Since the training data is very small at about 8,000 pieces, this data set was chosen as True dataset 3, which has more data than True dataset 5. True dataset 3 has 3,914 benign and 3,684 malignant images. True dataset 5 has 3,264 benign and 2,801 malignant images. Augmentation was performed to make fewer malicious images equal to benign images. The training options are the same as the training options for thyroid nodule images except that the max epoch is set to 20. Because dermoscopic images are color images, unlike grayscale ultrasound images, extending the number of epochs was necessary to allow the network to better capture relevant features. Consequently, the probability values of each network used in the experiment was the average of the probabilities of the last three networks among the entire epoch, so the 18, 19, and 20 networks were used.

Table 5 Comparison results for melanoma dermoscopic image dataset. The experiments are obtained using the original network, true network, average of original and true network and proposed models 1&2 for the test dataset. The threshold value is fixed to 0.9.

Table 5 shows the results of applying the proposed method to ResNet101 and Vision Transformer for melanoma classification. The proposed models obtained by fine-tuning the ResNet101 architecture leveraging True network 3 showed improved accuracy compared to the original network. Conversely, Vision Transformer performed better with True network 5, though its sensitivity for detecting malignant cases remained low, limiting its practical applicability. To further validate the effectiveness of our proposed methods, we extend our evaluation to 11 additional pre-trained architectures beyond ResNet101 and Vision Transformer. The results are presented in Supplementary Table S-2. When using True network 3, proposed model 1 achieves higher accuracy than the original network in 10 out of 11 cases (90.9%) and outperforms True network 3 alone in 10 cases. Similarly, proposed model 2 surpasses the original network in 10 out of 11 cases, though it shows improvements over the average of the original and True network in only 3 cases. Furthermore, in 7 out of 11 architectures, proposed model 2 performs better than proposed model 1 which suggests that the averaging-based approach can be beneficial in some scenarios. When using True network 5, a similar trend was observed. The proposed model 1 shows superior accuracy over the original network in 9 out of 11 cases (81.8%) and surpasses True network 5 alone in all 11 cases. Likewise, proposed model 2 outperforms the original network in 11 cases and exceeds the average of the original and True network in 11 cases, showing a more consistent improvement. Additionally, proposed model 2 performs better than proposed model 1 in 9 out of 11 architectures and reinforces the effectiveness of probability averaging when True network 5 is used.
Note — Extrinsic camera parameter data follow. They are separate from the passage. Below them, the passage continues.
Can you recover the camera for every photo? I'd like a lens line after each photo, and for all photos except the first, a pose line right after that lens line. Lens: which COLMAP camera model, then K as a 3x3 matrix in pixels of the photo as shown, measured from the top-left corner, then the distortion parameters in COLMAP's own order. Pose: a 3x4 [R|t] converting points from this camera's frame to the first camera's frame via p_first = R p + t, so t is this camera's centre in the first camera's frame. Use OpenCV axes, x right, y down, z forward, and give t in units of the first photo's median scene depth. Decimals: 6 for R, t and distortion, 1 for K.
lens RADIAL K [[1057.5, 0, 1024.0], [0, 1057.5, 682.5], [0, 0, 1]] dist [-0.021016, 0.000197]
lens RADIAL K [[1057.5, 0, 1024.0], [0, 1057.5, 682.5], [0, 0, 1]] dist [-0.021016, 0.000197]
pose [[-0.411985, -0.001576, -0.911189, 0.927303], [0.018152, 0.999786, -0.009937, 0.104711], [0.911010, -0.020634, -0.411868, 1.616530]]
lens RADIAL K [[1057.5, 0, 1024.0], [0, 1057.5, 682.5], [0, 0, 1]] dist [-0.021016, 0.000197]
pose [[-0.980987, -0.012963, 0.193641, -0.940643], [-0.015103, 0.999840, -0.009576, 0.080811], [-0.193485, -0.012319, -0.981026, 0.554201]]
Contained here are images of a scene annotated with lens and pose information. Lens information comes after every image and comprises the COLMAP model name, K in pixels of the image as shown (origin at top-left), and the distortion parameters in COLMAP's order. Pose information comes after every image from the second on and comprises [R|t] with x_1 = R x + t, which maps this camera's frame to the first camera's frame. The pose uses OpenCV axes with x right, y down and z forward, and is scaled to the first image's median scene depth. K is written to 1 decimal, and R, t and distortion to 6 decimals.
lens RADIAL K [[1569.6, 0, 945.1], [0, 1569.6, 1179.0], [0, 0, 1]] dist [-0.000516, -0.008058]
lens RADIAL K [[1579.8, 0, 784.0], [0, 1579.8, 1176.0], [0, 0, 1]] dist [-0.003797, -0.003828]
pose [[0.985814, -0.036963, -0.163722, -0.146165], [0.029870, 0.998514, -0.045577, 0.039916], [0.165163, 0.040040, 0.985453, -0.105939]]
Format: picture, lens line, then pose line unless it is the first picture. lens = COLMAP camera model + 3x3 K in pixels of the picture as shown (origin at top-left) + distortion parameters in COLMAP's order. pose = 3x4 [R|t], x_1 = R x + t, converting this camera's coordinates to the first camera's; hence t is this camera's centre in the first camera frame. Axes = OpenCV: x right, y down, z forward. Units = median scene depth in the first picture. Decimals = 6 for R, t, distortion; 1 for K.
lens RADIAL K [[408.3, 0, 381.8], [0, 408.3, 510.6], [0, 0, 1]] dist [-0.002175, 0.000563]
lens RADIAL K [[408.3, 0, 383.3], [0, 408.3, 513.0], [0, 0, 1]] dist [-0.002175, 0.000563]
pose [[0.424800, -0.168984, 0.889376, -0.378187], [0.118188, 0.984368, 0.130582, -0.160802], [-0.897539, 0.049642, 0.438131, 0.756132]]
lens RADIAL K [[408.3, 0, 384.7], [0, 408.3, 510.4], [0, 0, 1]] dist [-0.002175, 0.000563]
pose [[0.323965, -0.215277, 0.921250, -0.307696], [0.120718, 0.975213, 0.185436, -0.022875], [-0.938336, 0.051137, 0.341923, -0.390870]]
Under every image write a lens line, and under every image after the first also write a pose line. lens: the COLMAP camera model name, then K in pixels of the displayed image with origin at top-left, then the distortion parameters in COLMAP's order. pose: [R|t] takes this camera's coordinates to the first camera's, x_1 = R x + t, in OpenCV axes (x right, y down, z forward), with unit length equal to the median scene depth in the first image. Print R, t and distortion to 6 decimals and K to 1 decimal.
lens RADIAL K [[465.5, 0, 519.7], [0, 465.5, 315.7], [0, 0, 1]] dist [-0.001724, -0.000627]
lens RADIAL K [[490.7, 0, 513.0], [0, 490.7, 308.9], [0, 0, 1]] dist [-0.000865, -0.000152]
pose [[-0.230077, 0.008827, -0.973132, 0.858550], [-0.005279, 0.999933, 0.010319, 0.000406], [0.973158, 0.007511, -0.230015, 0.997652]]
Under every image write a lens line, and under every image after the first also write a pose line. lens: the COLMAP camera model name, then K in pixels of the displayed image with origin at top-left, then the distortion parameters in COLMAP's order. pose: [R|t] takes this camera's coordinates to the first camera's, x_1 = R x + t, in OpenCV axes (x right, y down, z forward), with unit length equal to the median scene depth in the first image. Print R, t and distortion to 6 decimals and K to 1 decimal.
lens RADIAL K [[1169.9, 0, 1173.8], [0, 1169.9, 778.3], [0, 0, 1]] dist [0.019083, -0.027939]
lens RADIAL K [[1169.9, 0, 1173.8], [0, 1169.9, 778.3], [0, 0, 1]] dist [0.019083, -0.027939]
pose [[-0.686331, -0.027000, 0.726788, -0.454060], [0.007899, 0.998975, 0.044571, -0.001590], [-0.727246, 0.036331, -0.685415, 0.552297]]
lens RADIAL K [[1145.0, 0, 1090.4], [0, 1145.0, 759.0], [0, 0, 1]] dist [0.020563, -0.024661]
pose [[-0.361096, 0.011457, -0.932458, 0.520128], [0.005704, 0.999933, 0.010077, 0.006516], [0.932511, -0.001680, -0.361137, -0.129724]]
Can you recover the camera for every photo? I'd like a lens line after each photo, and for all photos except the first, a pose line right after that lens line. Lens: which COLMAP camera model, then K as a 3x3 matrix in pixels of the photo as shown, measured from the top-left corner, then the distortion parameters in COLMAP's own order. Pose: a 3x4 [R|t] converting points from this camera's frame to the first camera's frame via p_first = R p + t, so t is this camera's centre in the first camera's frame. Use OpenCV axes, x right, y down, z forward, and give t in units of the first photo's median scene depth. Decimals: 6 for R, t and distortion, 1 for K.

These findings suggest that while the True network alone does not always surpass the original network, integrating it into the proposed decision-making framework leads to consistent performance gains. Furthermore, the comparative results between proposed models 1 and 2 indicate that different network architectures may benefit more from either direct correction (proposed model 1) or probability averaging (proposed model 2), depending on the dataset and model characteristics.